04/11/11 à 16:44 - Mise à jour à 16:44

Surprise à flirter avec un garçon, Sylvie, une adolescente, est envoyée dans une maison de correction extrêmement violente, tenue par des soeurs.

Les Diablesses

© PG

Le propre de 60% des téléfilms produits en France, c'est d'évoquer, souvent frontalement et avec autant de nuances que François Pirette, les faits de société. L'objectif étant d'être le plus immédiat et le plus démonstratif possible. Dans ce lot d'oeuvres généralement peu excitantes, se glisse, çà et là, une petite perle. Ou en tout cas une fiction dont on se dit qu'elle a pour elle la dignité. C'est le cas des Diablesses, mis en images par cette vieille connaissance d'Harry Cleven, acteur chez Godart, Delvaux, Zulawski, Van Dormael ou Corneau, et qui lui-même porta certains de ses films dans les salles obscures.

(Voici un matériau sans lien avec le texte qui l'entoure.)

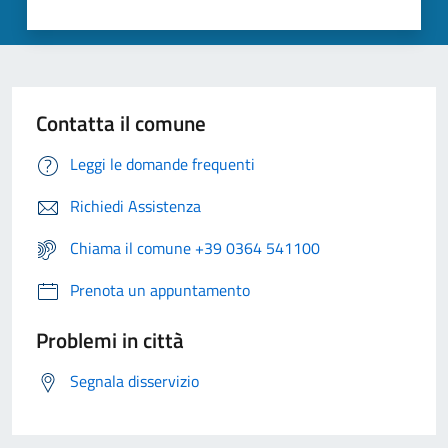
Contatta il comune
Leggi le domande frequenti
Richiedi Assistenza
Chiama il comune +39 0364 541100
Prenota un appuntamento
Problemi in città
Segnala disservizio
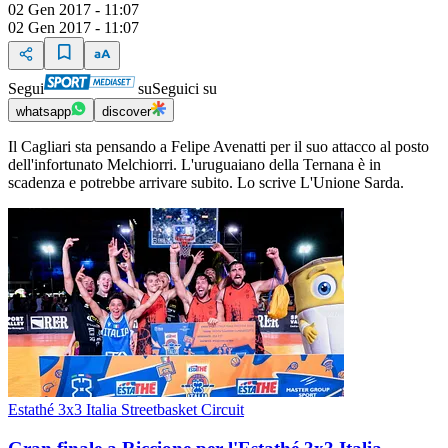
02 Gen 2017 - 11:07
02 Gen 2017 - 11:07
Segui
su
Seguici su
whatsapp
discover
Il Cagliari sta pensando a Felipe Avenatti per il suo attacco al posto
dell'infortunato Melchiorri. L'uruguaiano della Ternana è in
scadenza e potrebbe arrivare subito. Lo scrive L'Unione Sarda.
Estathé 3x3 Italia Streetbasket Circuit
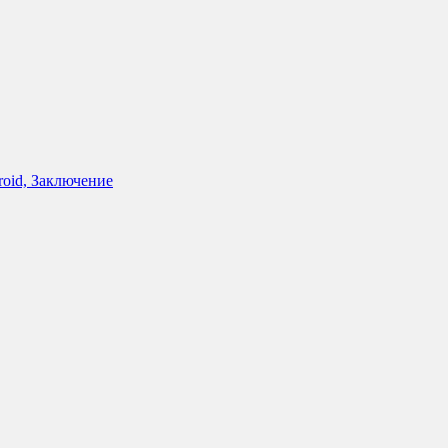
roid, Заключение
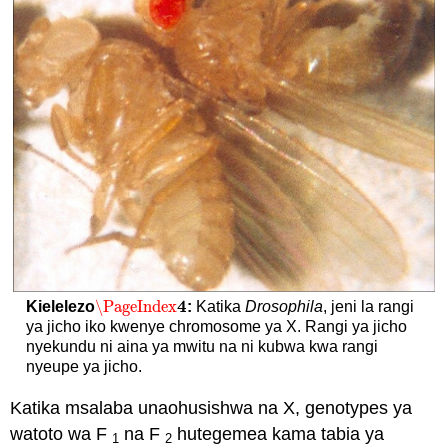
4
\PageIndex
Kielelezo
:
Katika
Drosophila
, jeni la rangi
\PageIndex
4
ya jicho iko kwenye chromosome ya X. Rangi ya jicho
nyekundu ni aina ya mwitu na ni kubwa kwa rangi
nyeupe ya jicho.
Katika msalaba unaohusishwa na X, genotypes ya
watoto wa F
na F
hutegemea kama tabia ya
1
2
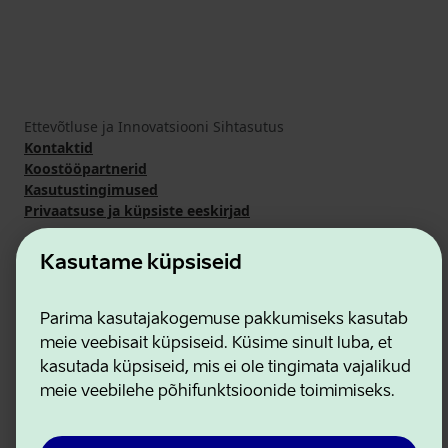
Ettevõtluse ja Innovatsiooni Sihtasutus
Kontaktid
Koostööpartnerid
Kasutustingimused
Privaatsuse ja küpsiste eeskirjad
Kasutame küpsiseid
Parima kasutajakogemuse pakkumiseks kasutab
meie veebisait küpsiseid. Küsime sinult luba, et
kasutada küpsiseid, mis ei ole tingimata vajalikud
meie veebilehe põhifunktsioonide toimimiseks.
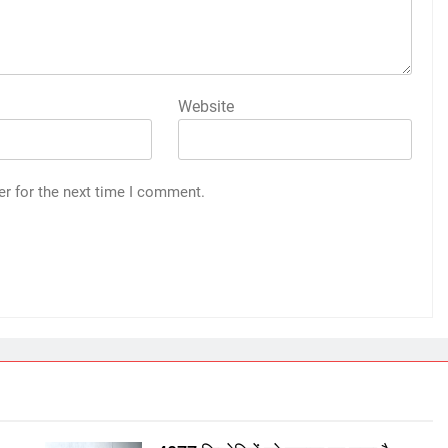
Website
er for the next time I comment.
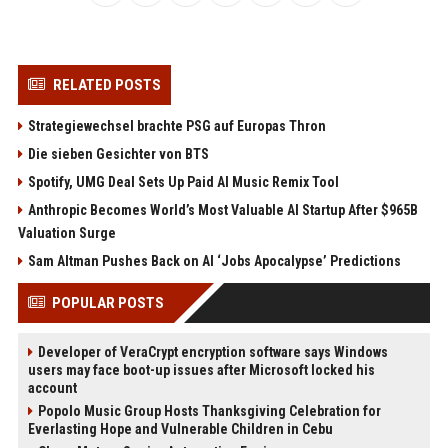
RELATED POSTS
Strategiewechsel brachte PSG auf Europas Thron
Die sieben Gesichter von BTS
Spotify, UMG Deal Sets Up Paid AI Music Remix Tool
Anthropic Becomes World’s Most Valuable AI Startup After $965B
Valuation Surge
Sam Altman Pushes Back on AI ‘Jobs Apocalypse’ Predictions
POPULAR POSTS
Developer of VeraCrypt encryption software says Windows
users may face boot-up issues after Microsoft locked his
account
Popolo Music Group Hosts Thanksgiving Celebration for
Everlasting Hope and Vulnerable Children in Cebu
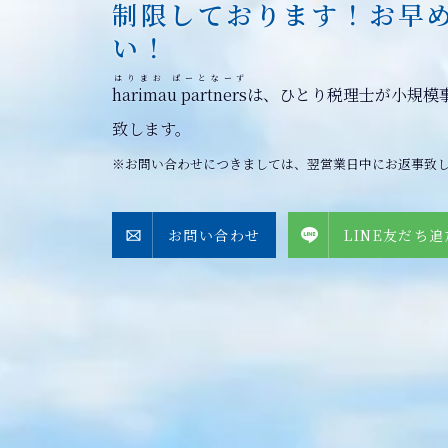
制限しております！お早
い！
はりまお ぱーとなーず
harimau partners
は、ひとり税理士が小規模
致します。
※お問い合わせにつきましては、翌営業日中にお返事致
お問い合わせ
LINE友だち追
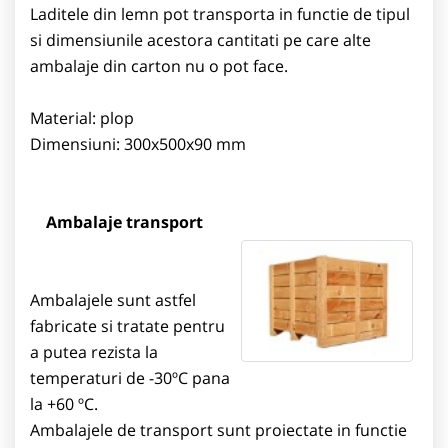
Laditele din lemn pot transporta in functie de tipul
si dimensiunile acestora cantitati pe care alte
ambalaje din carton nu o pot face.
Material: plop
Dimensiuni: 300x500x90 mm
Ambalaje transport
Ambalajele sunt astfel
fabricate si tratate pentru
a putea rezista la
temperaturi de -30ºC pana
la +60 ºC.
Ambalajele de transport sunt proiectate in functie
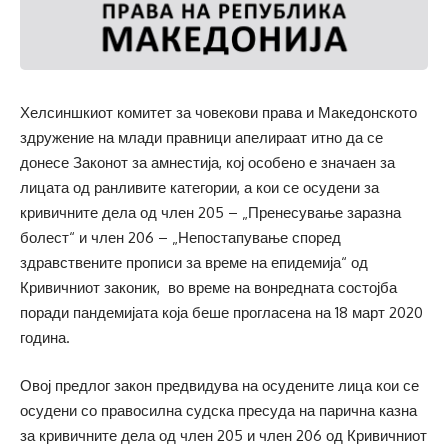
Хелсиншкиот комитет за човекови права и Македонското
здружение на млади правници апелираат итно да се
донесе Законот за амнестија, кој особено е значаен за
лицата од ранливите категории, а кои се осудени за
кривичните дела од член 205 – „Пренесување заразна
болест“ и член 206 – „Непостапување според
здравствените прописи за време на епидемија“ од
Кривичниот законик, во време на вонредната состојба
поради пандемијата која беше прогласена на 18 март 2020
година.
Овој предлог закон предвидува на осудените лица кои се
осудени со правосилна судска пресуда на парична казна
за кривичните дела од член 205 и член 206 од Кривичниот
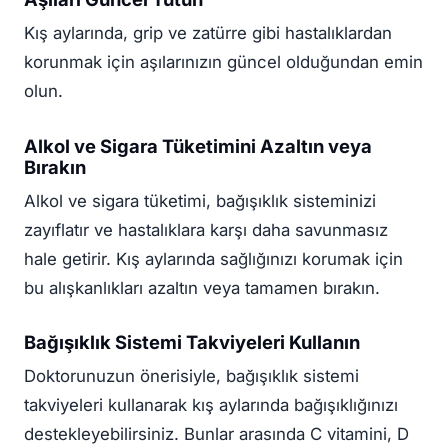
Kış aylarında, grip ve zatürre gibi hastalıklardan
korunmak için aşılarınızın güncel olduğundan emin
olun.
Alkol ve Sigara Tüketimini Azaltın veya
Bırakın
Alkol ve sigara tüketimi, bağışıklık sisteminizi
zayıflatır ve hastalıklara karşı daha savunmasız
hale getirir. Kış aylarında sağlığınızı korumak için
bu alışkanlıkları azaltın veya tamamen bırakın.
Bağışıklık Sistemi Takviyeleri Kullanın
Doktorunuzun önerisiyle, bağışıklık sistemi
takviyeleri kullanarak kış aylarında bağışıklığınızı
destekleyebilirsiniz. Bunlar arasında C vitamini, D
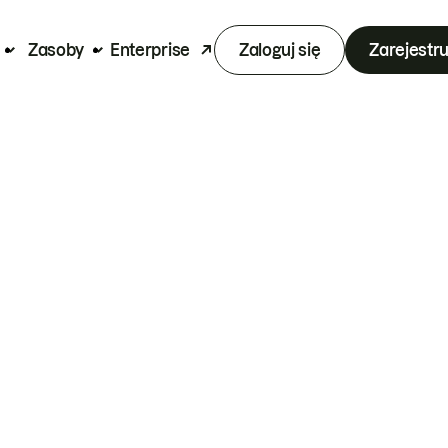
Zasoby
Enterprise
Zaloguj się
Zarejestru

On sent une véritable maîtrise dans la direction d'acteurs à la vue de cette fiction poignante, où le destin d'une jeune fille née au mauvais endroit nous est relaté. Les années 50... Certaines institutions religieuses, véritables maisons de redressement, recueillaient alors les adolescentes qui s'écartaient du droit chemin. Filles-mères, rebelles, fugueuses... A l'époque, ces établissements moyenâgeux servaient de prisons à ces gamines, tant les traitements qu'on leur infligeait sentaient l'enfermement, la brimade, l'humiliation. Dans le cas présent, on suit l'histoire de Sylvie, une jeune fille découverte par son paternel en train d'embrasser un garçon. La sentence ne se fait pas attendre et Sylvie se voit, dans la foulée, placée dans une institution pour "filles perdues". Et le calvaire commence. Harry Cleven filme avec beaucoup de sensibilité cette douloureuse histoire, dans laquelle l'adolescence volée de Sylvie, conjuguée aux drames vécus par ses congénères, noue véritablement la gorge. L'Eglise, qui orchestrait ces pratiques, n'en sort une nouvelle fois pas grandie...

Guy Verstraeten

LES DIABLESSES, TÉLÉFILM D'HARRY CLEVEN. AVEC ANNA MIHALCEA, MARIANNE BASLER, ANNIE GREGORIO. ***

Ce samedi 5 novembre à 20h50 sur La Une.